- _Problem requirements_
Among the records that follow, how many lines include the string "travel"? Only the number is wanted.

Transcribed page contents

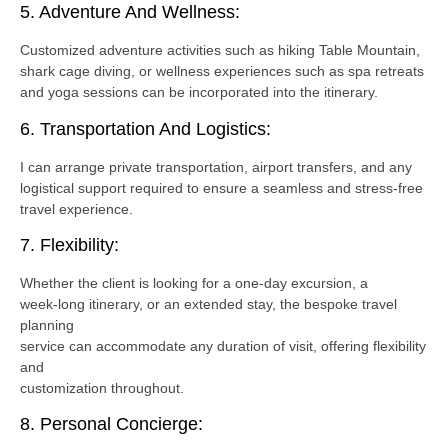
5. Adventure And Wellness:
Customized adventure activities such as hiking Table Mountain,
shark cage diving, or wellness experiences such as spa retreats
and yoga sessions can be incorporated into the itinerary.
6. Transportation And Logistics:
I can arrange private transportation, airport transfers, and any
logistical support required to ensure a seamless and stress-free
travel experience.
7. Flexibility:
Whether the client is looking for a one-day excursion, a
week-long itinerary, or an extended stay, the bespoke travel
planning
service can accommodate any duration of visit, offering flexibility
and
customization throughout.
8. Personal Concierge:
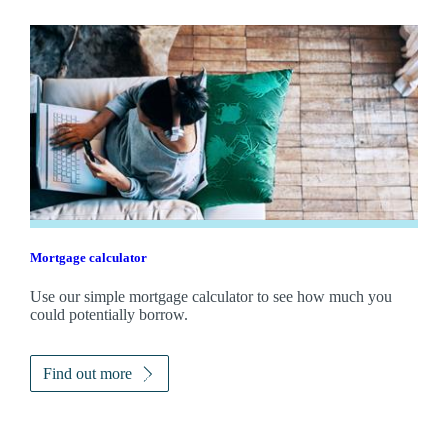
Mortgage calculator
Use our simple mortgage calculator to see how much you
could potentially borrow.
Find out more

- _Exercise response_
2